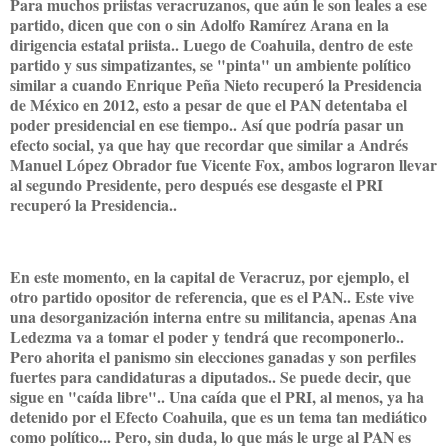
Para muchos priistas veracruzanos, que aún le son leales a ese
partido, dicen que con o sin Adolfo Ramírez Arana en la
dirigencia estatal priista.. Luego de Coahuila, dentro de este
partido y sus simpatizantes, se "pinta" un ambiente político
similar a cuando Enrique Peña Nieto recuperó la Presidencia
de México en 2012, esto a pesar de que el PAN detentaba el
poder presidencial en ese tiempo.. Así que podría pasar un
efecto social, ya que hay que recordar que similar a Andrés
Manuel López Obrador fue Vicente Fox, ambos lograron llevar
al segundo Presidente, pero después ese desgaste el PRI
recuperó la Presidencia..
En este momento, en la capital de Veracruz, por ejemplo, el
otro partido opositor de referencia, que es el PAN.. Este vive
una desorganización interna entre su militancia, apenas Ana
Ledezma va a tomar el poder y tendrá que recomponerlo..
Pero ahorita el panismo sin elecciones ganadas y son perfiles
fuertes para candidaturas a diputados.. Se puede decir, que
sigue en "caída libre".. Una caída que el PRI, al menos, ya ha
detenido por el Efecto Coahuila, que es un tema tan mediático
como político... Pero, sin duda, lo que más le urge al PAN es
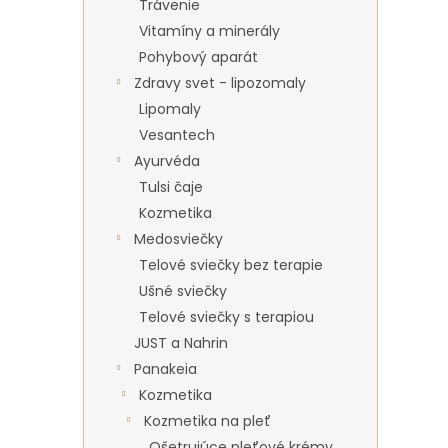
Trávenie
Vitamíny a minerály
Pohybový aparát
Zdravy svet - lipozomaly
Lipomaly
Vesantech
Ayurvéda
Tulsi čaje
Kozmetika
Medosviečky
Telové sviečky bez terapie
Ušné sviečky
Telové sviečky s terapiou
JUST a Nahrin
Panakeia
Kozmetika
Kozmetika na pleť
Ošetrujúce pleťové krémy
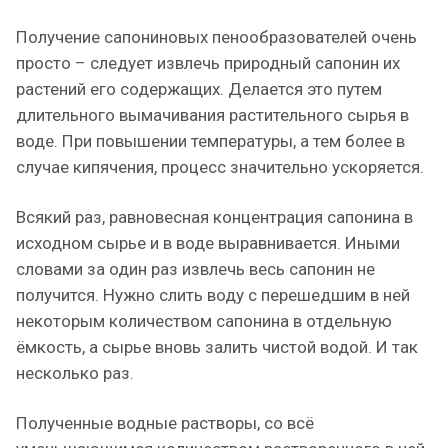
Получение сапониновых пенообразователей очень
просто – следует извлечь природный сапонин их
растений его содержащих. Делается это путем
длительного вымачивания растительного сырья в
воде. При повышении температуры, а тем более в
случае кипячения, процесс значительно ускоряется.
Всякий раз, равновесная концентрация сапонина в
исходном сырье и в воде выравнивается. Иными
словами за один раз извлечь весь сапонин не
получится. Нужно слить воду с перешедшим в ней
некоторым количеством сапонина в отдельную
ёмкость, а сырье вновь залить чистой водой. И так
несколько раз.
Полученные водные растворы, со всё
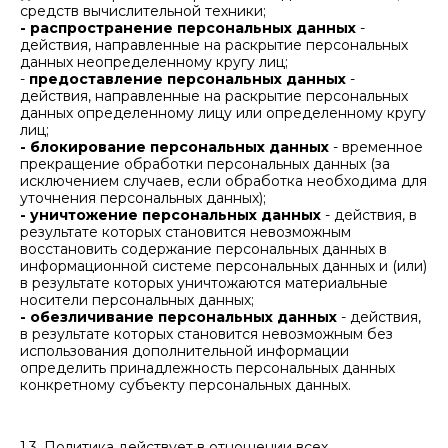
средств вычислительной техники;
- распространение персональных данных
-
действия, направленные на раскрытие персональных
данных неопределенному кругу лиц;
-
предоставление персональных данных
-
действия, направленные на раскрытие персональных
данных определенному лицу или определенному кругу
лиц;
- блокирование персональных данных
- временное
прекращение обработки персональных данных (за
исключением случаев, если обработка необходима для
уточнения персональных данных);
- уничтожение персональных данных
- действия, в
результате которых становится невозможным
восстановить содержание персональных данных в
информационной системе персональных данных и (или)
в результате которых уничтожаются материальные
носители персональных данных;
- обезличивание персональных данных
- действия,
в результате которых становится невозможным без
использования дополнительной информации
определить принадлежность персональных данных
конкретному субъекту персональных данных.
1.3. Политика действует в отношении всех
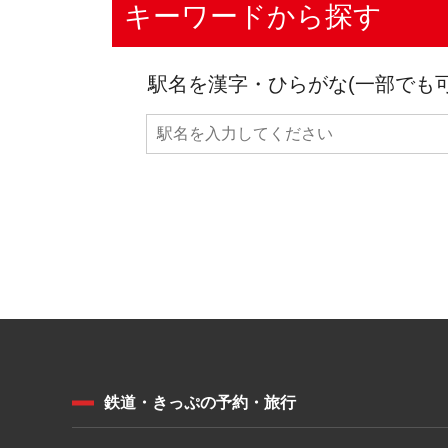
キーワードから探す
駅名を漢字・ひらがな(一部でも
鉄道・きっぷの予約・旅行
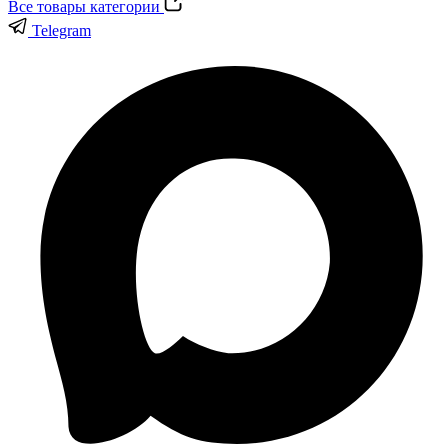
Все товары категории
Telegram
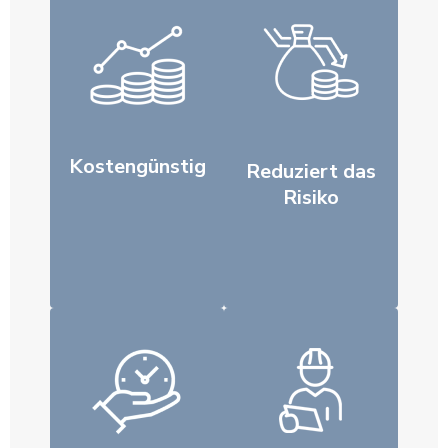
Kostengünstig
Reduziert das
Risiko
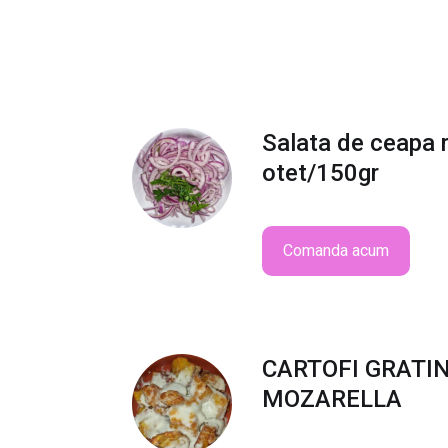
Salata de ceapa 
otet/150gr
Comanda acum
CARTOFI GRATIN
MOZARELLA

* * *

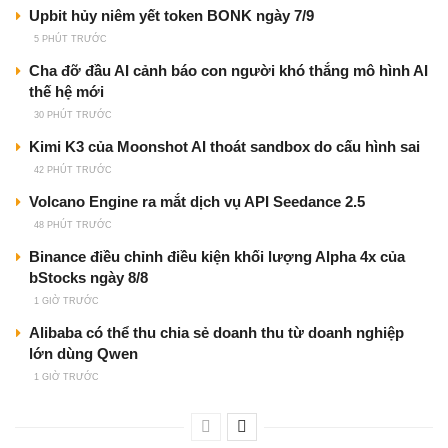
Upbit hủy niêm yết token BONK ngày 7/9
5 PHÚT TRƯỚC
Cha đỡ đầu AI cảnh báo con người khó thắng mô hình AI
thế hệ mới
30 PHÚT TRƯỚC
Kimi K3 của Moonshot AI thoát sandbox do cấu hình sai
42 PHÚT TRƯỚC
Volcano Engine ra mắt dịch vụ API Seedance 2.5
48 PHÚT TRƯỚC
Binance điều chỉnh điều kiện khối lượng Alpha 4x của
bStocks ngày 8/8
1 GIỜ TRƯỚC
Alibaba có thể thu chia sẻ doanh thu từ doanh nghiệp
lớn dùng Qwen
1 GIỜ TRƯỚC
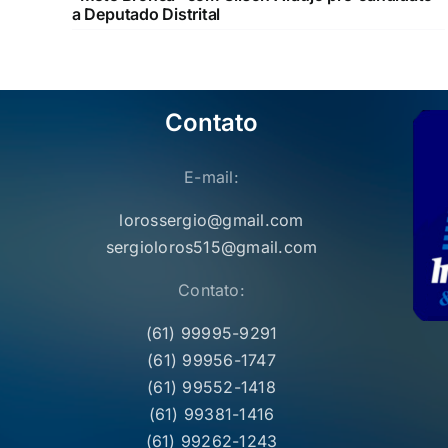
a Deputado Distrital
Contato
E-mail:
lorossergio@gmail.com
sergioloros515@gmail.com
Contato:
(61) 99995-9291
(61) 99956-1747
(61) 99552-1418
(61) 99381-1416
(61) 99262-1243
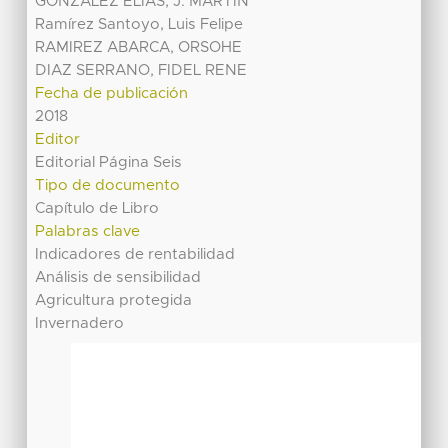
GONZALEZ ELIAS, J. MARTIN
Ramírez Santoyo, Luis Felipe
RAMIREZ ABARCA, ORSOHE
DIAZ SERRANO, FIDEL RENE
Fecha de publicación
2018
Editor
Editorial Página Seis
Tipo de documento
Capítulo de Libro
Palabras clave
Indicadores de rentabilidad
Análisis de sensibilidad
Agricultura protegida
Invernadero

TASK OBJECTIVE: Convert the listing's lines into a numbered list, running from the line containing "a Deputado Distrital" up to and including the line containing "Invernadero", with blank lines left out. Omit the picture markers from the answer.

RESPONSE AREA:
1. a Deputado Distrital
2. Contato
3. E-mail:
4. lorossergio@gmail.com
5. sergioloros515@gmail.com
6. Contato:
7. (61) 99995-9291
8. (61) 99956-1747
9. (61) 99552-1418
10. (61) 99381-1416
11. (61) 99262-1243
12. GONZALEZ ELIAS, J. MARTIN
13. Ramírez Santoyo, Luis Felipe
14. RAMIREZ ABARCA, ORSOHE
15. DIAZ SERRANO, FIDEL RENE
16. Fecha de publicación
17. 2018
18. Editor
19. Editorial Página Seis
20. Tipo de documento
21. Capítulo de Libro
22. Palabras clave
23. Indicadores de rentabilidad
24. Análisis de sensibilidad
25. Agricultura protegida
26. Invernadero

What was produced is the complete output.